Vacuum and Air Probestations
The probe stations are used for electric characterization of samples. The contact needles allow for both out-of-plane and in-plane devices to be investigated. The air probe station is mostly used for ferroelectric characterization under atmosphere conditions. The vacuum probe station allows for electric and dielectric measurements under vacuum. Furthermore, the samples can be cooled down to temperatures as low as 70 K via usage of fluid nitrogen.
ST-100 optical cryostat
The ST-100 cryostat from Lake Shore Cryotronics allows for fast and efficient cooling of samples down to 77K and heating up to 500K. It is equipped with four probe needles that are wired to BNC-connections enabling all kinds of electrical measurements. The vacuum shroud possesses four windows which can be used for sample illumination and possibly optical reflection measurements.
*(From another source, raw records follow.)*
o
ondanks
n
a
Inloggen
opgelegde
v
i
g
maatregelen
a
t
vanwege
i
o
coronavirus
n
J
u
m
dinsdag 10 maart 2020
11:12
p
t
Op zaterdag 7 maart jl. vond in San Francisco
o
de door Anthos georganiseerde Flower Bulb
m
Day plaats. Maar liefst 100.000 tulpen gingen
Double Beam Laser Interferometer (DBLI)
The DBLI allows a variety of ferroelectric measurements between -196°C and 600°C. Apart from purely electrical characterization, the laser interferometer also enables a quantitative measurement of the piezoelectrical coefficient. The Linkam Temperature Control stage permits quick temperature change and can also be used outside the DBLI for other experiments.
Quantum-Efficiency Setup
Based on the monochromatic light output of a Perkin-Elmer Lambda 1050+ UV-Vis-IR-spectrophotometer, this setup measures the extraction yield of photogenerated charge carriers of organic solar cells in the wavelength range between 400 and 2500 nm. By utilizing sensitive amplification and lock-in techniques - further optimized by electrical noise analyses - we are able to obtain a dynamic range of up to 10 orders of magnitude in external quantum efficiency spectra. The experiment is completed by sources for both light- and DC voltage biasing, and a Linkam HFS600 cryo-probe-stage to extend the temperature range from -195°C to 200°C.
Atomic Force Microscope
Atomic force microscopy (AFM) is an imaging technique that measures the topology of a surface with nanometre height resolution, based on the detection of local forces acting between a sharp tip and the sample. Measurements can be made in tapping or contact mode. The setup be extended to do piezoelectric force microscopy as well.